Vendita dei giornali, Ciuoffo: "La Regione non ha competenza"

L'assessore Stefano Ciuoffo

“Nell’ordinamento vigente non è previsto alcun obbligo, a carico delle imprese di distribuzione, di contrattare con tutte le imprese rivenditrici esistenti. Non esiste neppure il diritto di quest’ultime alla fornitura del prodotto. Comune e Regione, perciò, non hanno titolo per intervenire nel rapporto che intercorre tra distributore e rivenditore”.

L’assessore all’economia Stefano Ciuoffo ha risposto così ad un’interrogazione dei consiglieri Gabriele BianchiEnrico Cantone e Andrea Quartini del Movimento 5 Stelle, in merito alla pretesa, da parte di un’agenzia locale di distribuzione, del pagamento di un corrispettivo da parte di rivendite di giornali e riviste considerate antieconomiche.

L’assessore ha precisato che la questione sollevata deve essere risolta nell’ambito di un rapporto contrattuale di carattere privatistico tra distributore e rivenditore, che è disciplinato dall’Accordo nazionale del 19 maggio 2005 fra la Federazione degli editori di giornali e le sei organizzazioni sindacali maggiormente rappresentative dei rivenditori.

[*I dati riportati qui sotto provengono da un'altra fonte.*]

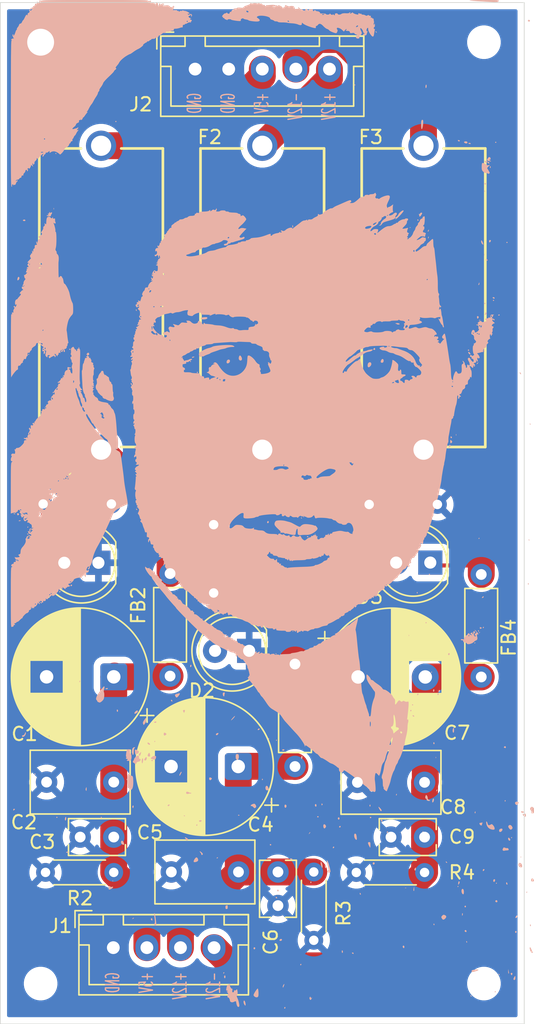
<source format=kicad_pcb>
(kicad_pcb
	(version 20241229)
	(generator "pcbnew")
	(generator_version "9.0")
	(general
		(thickness 1.6)
		(legacy_teardrops no)
	)
	(paper "A4")
	(layers
		(0 "F.Cu" signal)
		(2 "B.Cu" signal)
		(9 "F.Adhes" user "F.Adhesive")
		(11 "B.Adhes" user "B.Adhesive")
		(13 "F.Paste" user)
		(15 "B.Paste" user)
		(5 "F.SilkS" user "F.Silkscreen")
		(7 "B.SilkS" user "B.Silkscreen")
		(1 "F.Mask" user)
		(3 "B.Mask" user)
		(17 "Dwgs.User" user "User.Drawings")
		(19 "Cmts.User" user "User.Comments")
		(21 "Eco1.User" user "User.Eco1")
		(23 "Eco2.User" user "User.Eco2")
		(25 "Edge.Cuts" user)
		(27 "Margin" user)
		(31 "F.CrtYd" user "F.Courtyard")
		(29 "B.CrtYd" user "B.Courtyard")
		(35 "F.Fab" user)
		(33 "B.Fab" user)
		(39 "User.1" user)
		(41 "User.2" user)
		(43 "User.3" user)
		(45 "User.4" user)
	)
	(setup
		(pad_to_mask_clearance 0)
		(allow_soldermask_bridges_in_footprints no)
		(tenting front back)
		(aux_axis_origin 140 124)
		(grid_origin 140 124)
		(pcbplotparams
			(layerselection 0x00000000_00000000_55555555_5755f5ff)
			(plot_on_all_layers_selection 0x00000000_00000000_00000000_00000000)
			(disableapertmacros no)
			(usegerberextensions no)
			(usegerberattributes yes)
			(usegerberadvancedattributes yes)
			(creategerberjobfile yes)
			(dashed_line_dash_ratio 12.000000)
			(dashed_line_gap_ratio 3.000000)
			(svgprecision 4)
			(plotframeref no)
			(mode 1)
			(useauxorigin no)
			(hpglpennumber 1)
			(hpglpenspeed 20)
			(hpglpendiameter 15.000000)
			(pdf_front_fp_property_popups yes)
			(pdf_back_fp_property_popups yes)
			(pdf_metadata yes)
			(pdf_single_document no)
			(dxfpolygonmode yes)
			(dxfimperialunits yes)
			(dxfusepcbnewfont yes)
			(psnegative no)
			(psa4output no)
			(plot_black_and_white yes)
			(sketchpadsonfab no)
			(plotpadnumbers no)
			(hidednponfab no)
			(sketchdnponfab yes)
			(crossoutdnponfab yes)
			(subtractmaskfromsilk yes)
			(outputformat 1)
			(mirror no)
			(drillshape 0)
			(scaleselection 1)
			(outputdirectory "")
		)
	)
	(net 0 "")
	(net 1 "Net-(J1-Pin_2)")
	(net 2 "GND")
	(net 3 "+12V")
	(net 4 "Net-(J1-Pin_3)")
	(net 5 "Net-(J1-Pin_4)")
	(net 6 "/+5Vout")
	(net 7 "/+Vout")
	(net 8 "Net-(D1-A)")
	(net 9 "Net-(D2-A)")
	(net 10 "Net-(D3-A)")
	(net 11 "-12V")
	(net 12 "+5V")
	(net 13 "/-Vout")
	(footprint "Capacitor_THT:C_Rect_L7.2mm_W4.5mm_P5.00mm_FKS2_FKP2_MKS2_MKP2" (layer "F.Cu") (at 143.443367 106.018641))
	(footprint "Resistor_THT:R_Axial_DIN0204_L3.6mm_D1.6mm_P5.08mm_Horizontal" (layer "F.Cu") (at 167.45579 85.371938))
	(footprint "Resistor_THT:R_Axial_DIN0204_L3.6mm_D1.6mm_P5.08mm_Horizontal" (layer "F.Cu") (at 166.49941 112.738751))
	(footprint "MountingHole:MountingHole_2mm" (layer "F.Cu") (at 143 121))
	(footprint "MountingHole:MountingHole_2mm" (layer "F.Cu") (at 176 51))
	(footprint "Capacitor_THT:CP_Radial_D10.0mm_P5.00mm" (layer "F.Cu") (at 157.709104 104.858699 180))
	(footprint "Connector_JST:JST_XH_B4B-XH-A_1x04_P2.50mm_Vertical" (layer "F.Cu") (at 148.409529 118.328189))
	(footprint "Capacitor_THT:CP_Radial_D10.0mm_P5.00mm" (layer "F.Cu") (at 166.632323 98.200085))
	(footprint "Capacitor_THT:C_Rect_L4.0mm_W2.5mm_P2.50mm" (layer "F.Cu") (at 169.07941 110.107884))
	(footprint "Resistor_THT:R_Axial_DIN0204_L3.6mm_D1.6mm_P5.08mm_Horizontal" (layer "F.Cu") (at 155.879788 86.875059 -90))
	(footprint "Inductor_THT:L_Axial_L5.3mm_D2.2mm_P7.62mm_Horizontal_Vishay_IM-1" (layer "F.Cu") (at 175.798913 90.580085 -90))
	(footprint "Resistor_THT:R_Axial_DIN0204_L3.6mm_D1.6mm_P5.08mm_Horizontal" (layer "F.Cu") (at 143.363367 112.732182))
	(footprint "Capacitor_THT:CP_Radial_D10.0mm_P5.00mm" (layer "F.Cu") (at 148.443367 98.190216 180))
	(footprint "LED_THT:LED_D5.0mm" (layer "F.Cu") (at 147.30068 89.708898 180))
	(footprint "Capacitor_THT:C_Rect_L4.0mm_W2.5mm_P2.50mm" (layer "F.Cu") (at 145.943367 110.1047))
	(footprint "WurthElektronik_696101000002:696101000002" (layer "F.Cu") (at 159.5 70 -90))
	(footprint "WurthElektronik_696101000002:696101000002" (layer "F.Cu") (at 171.5 70 -90))
	(footprint "Capacitor_THT:C_Rect_L7.2mm_W4.5mm_P5.00mm_FKS2_FKP2_MKS2_MKP2" (layer "F.Cu") (at 152.728019 112.700747))
	(footprint "MountingHole:MountingHole_2mm" (layer "F.Cu") (at 176 121))
	(footprint "Inductor_THT:L_Axial_L5.3mm_D2.2mm_P7.62mm_Horizontal_Vishay_IM-1" (layer "F.Cu") (at 152.63549 90.513258 -90))
	(footprint "WurthElektronik_696101000002:696101000002" (layer "F.Cu") (at 147.5 70 -90))
	(footprint "Resistor_THT:R_Axial_DIN0204_L3.6mm_D1.6mm_P5.08mm_Horizontal" (layer "F.Cu") (at 148.267689 85.337534 180))
	(footprint "Connector_JST:JST_XH_B5B-XH-A_1x05_P2.50mm_Vertical" (layer "F.Cu") (at 154.5 53))
	(footprint "LED_THT:LED_D5.0mm" (layer "F.Cu") (at 158.52244 96.25584 180))
	(footprint "Capacitor_THT:C_Rect_L4.0mm_W2.5mm_P2.50mm" (layer "F.Cu") (at 160.666148 115.200747 90))
	(footprint "Resistor_THT:R_Axial_DIN0204_L3.6mm_D1.6mm_P5.08mm_Horizontal"
		(layer "F.Cu")
		(uuid "ed9764cf-fd4d-43ff-9e1b-f219f3b790e4")
		(at 163.332773 117.780747 90)
		(descr "Resistor, Axial_DIN0204 series, Axial, Horizontal, pin pitch=5.08mm, 0.167W, length*diameter=3.6*1.6mm^2, http://cdn-reichelt.de/documents/datenblatt/B400/1_4W%23YAG.pdf")
		(tags "Resistor Axial_DIN0204 series Axial Horizontal pin pitch 5.08mm 0.167W length 3.6mm diameter 1.6mm")
		(property "Reference" "R3"
			(at 2.005691 2.210098 90)
			(layer "F.SilkS")
			(uuid "93600914-4206-4f0f-b210-50cf3272b74c")
			(effects
				(font
					(size 1 1)
					(thickness 0.15)
				)
			)
		)
		(property "Value" "22k"
			(at 2.54 1.92 90)
			(layer "F.Fab")
			(uuid "5c476577-59d7-4b82-a9c6-df603c471223")
			(effects
				(font
					(size 1 1)
					(thickness 0.15)
				)
			)
		)
		(property "Datasheet" "~"
			(at 0 0 90)
			(layer "F.Fab")
			(hide yes)
			(uuid "d0bee4a9-70f7-4fe8-b6a8-224ae9aceb35")
			(effects
				(font
					(size 1.27 1.27)
					(thickness 0.15)
				)
			)
		)
		(property "Description" "Resistor"
			(at 0 0 90)
			(layer "F.Fab")
			(hide yes)
			(uuid "f7221498-1b95-4615-bd70-9c3191331b8a")
			(effects
				(font
					(size 1.27 1.27)
					(thickness 0.15)
				)
			)
		)
		(property ki_fp_filters "R_*")
		(path "/a9123588-3e9f-4e4d-a21d-502112591135")
		(sheetname "/")
		(sheetfile "bench-power.kicad_sch")
		(attr through_hole)
		(fp_line
			(start 0.62 -0.92)
			(end 4.46 -0.92)
			(stroke
				(wid
... [2823006 chars truncated]
</source>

Il consigliere Gabriele Bianchi si è detto “abbastanza soddisfatto” della risposta, sottolineando che l’interrogazione nasceva dall’esigenza di vedere garantita la distribuzione dei giornali anche nelle piccole realtà locali, spesso anche in zone disagiate a tutela del diritto ad essere informati e del pluralismo informativo.